DOCUMENT TEXT:
It’s not just me, is it?
Reading blurrpy.com earlier this week, I came upon a link to a most wondrous thing. Some design firm called O*GE Creative (the asterisk adds a lovely note of pretension, don’t you find?) created a giant, human-habitable bird nest:
The giant birds’ nest was created “as a prototype for new and inspiring socializing space, which can be seen as a morph of furniture and playground … Ready to to be used, to be played in, and be worked in.” I think it’s a marvelous idea, and one I am certain to have in my house, once I win the lottery and begin establishing my network of seasonal homes across the globe. But a work space? The thought of clambering into this thing with my colleagues to discuss our latest projects gives me the heebies. It would feel way too much like climbing into bed and I really want to stop thinking about it. Besides, I sometimes have a terrible time staying awake in meetings, and nestling into this, well, nest would be like mainlining an Ambien drip straight into my cerebellum, or whatever part of the brain gives me that happy tired feeling at the end of the day.
So I won’t be pushing to have the giant birds’ nest installed in our office anytime soon. But it did remind me of an idea I had a long time ago that I can’t seem to let go of. It concerns hamsters.
You’re scrolling your Facebook news feed, populated with friends, acquaintances, relatives, that guy you met waiting in line to get into a concert, coworkers you never speak to, and so on. Down the list you come to that old high school friend you haven’t seen since graduation. (That is a long time ago. You are approaching 40, like me. And you are probably losing your hair, and you really ought to do something about that belly. But I digress.) Next to her name you see something like this:
To our beloved Cassie [for example] — you would have been 16 years old today. Daddy and I miss you so much and we carry you in our hearts every day. We love you!
Hmm. I take it something happened.
I am not making light of anyone’s tragedy. Truly — the thought of losing a child is horrifying to me and I don’t even have any children. But being a person who suffers from a degree of social awkwardness, I have a masochistic fascination with this kind of social cul-de-sac. The person who posted about this loss obviously did so in the knowledge that those close to her would know what she was talking about. I have not spoken to her in person in twenty years, and barely even pass the time with her on Facebook, and so I have no idea what she’s talking about, apart from what I can infer. The dilemma, obviously, is this:
Is it appropriate to ask for more details when a distant Facebook friend refers to a personal tragedy you know nothing about?

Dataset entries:
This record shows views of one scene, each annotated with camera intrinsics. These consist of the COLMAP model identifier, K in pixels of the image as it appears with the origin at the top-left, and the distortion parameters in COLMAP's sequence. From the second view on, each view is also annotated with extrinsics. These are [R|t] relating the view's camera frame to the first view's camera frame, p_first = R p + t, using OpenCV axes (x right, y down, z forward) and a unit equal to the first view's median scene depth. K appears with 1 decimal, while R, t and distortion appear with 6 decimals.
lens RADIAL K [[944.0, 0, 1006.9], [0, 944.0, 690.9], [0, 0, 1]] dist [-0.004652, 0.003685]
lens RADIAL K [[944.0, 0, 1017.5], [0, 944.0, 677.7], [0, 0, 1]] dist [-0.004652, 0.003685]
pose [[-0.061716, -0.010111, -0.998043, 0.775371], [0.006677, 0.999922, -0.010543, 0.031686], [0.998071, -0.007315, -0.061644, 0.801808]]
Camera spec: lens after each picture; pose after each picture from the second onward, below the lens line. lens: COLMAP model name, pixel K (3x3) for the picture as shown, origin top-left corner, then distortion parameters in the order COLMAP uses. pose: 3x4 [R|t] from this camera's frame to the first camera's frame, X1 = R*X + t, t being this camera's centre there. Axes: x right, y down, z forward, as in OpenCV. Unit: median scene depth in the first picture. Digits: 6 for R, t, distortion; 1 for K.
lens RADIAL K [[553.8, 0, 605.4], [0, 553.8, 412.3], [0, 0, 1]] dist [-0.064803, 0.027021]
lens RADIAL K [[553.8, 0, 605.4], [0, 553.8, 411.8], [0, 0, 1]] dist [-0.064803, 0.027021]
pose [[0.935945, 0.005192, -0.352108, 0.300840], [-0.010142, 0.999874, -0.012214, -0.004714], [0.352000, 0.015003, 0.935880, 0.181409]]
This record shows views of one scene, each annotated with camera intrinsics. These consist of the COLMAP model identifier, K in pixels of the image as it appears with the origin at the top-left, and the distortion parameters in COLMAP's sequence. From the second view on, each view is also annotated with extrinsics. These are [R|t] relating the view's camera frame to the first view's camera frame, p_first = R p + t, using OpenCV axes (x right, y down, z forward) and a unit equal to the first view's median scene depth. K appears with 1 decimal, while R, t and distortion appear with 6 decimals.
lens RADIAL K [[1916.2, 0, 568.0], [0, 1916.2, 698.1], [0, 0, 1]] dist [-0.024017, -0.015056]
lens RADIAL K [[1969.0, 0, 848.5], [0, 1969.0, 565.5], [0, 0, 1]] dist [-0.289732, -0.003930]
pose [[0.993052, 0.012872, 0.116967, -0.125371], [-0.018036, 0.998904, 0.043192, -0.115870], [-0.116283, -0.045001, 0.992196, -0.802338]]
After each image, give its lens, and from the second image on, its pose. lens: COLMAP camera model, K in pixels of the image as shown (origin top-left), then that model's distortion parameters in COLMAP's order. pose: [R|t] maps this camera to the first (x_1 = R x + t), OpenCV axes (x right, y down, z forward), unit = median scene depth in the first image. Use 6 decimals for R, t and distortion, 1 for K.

YOUR GOAL:
Answer these questions about the post on the giant bird nest:
(a) Which website was the writer reading when they came across the link to the nest?
(b) What is the name of the design firm that created the nest?
(c) How long has it been since the writer last spoke in person to the old high school friend?
This data has no connection to the post about the giant bird nest.

EXERCISE RESPONSE:
(a) blurrpy.com
(b) O*GE Creative
(c) Twenty years